Dataset entries
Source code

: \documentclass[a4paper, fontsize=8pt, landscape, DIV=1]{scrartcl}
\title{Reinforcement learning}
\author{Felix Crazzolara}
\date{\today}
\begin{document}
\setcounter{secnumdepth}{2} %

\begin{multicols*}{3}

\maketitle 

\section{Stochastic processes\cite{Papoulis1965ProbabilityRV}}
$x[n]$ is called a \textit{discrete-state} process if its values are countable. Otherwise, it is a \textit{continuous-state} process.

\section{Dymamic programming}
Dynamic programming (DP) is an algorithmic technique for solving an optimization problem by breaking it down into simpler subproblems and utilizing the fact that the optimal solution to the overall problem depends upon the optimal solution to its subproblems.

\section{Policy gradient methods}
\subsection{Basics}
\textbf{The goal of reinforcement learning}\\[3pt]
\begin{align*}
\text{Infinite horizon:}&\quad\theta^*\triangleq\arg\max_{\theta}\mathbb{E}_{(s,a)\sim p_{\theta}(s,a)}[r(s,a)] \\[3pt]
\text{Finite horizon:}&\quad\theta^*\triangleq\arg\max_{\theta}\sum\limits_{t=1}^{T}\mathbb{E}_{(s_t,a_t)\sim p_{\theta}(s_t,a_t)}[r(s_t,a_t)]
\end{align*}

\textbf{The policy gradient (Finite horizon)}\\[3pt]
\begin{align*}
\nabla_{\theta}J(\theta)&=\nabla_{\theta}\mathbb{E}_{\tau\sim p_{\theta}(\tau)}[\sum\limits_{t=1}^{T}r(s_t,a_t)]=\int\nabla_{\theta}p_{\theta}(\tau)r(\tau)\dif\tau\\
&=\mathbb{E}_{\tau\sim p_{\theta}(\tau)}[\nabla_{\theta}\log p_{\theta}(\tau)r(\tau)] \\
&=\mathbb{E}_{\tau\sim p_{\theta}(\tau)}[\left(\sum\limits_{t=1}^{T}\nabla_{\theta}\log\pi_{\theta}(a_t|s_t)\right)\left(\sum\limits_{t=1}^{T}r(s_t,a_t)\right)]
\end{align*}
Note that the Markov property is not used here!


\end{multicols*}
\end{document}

*What you should do:* What lines above contain the string "triangleq"? Copy all of them.

*Task response:*
\text{Infinite horizon:}&\quad\theta^*\triangleq\arg\max_{\theta}\mathbb{E}_{(s,a)\sim p_{\theta}(s,a)}[r(s,a)] \\[3pt]
\text{Finite horizon:}&\quad\theta^*\triangleq\arg\max_{\theta}\sum\limits_{t=1}^{T}\mathbb{E}_{(s_t,a_t)\sim p_{\theta}(s_t,a_t)}[r(s_t,a_t)]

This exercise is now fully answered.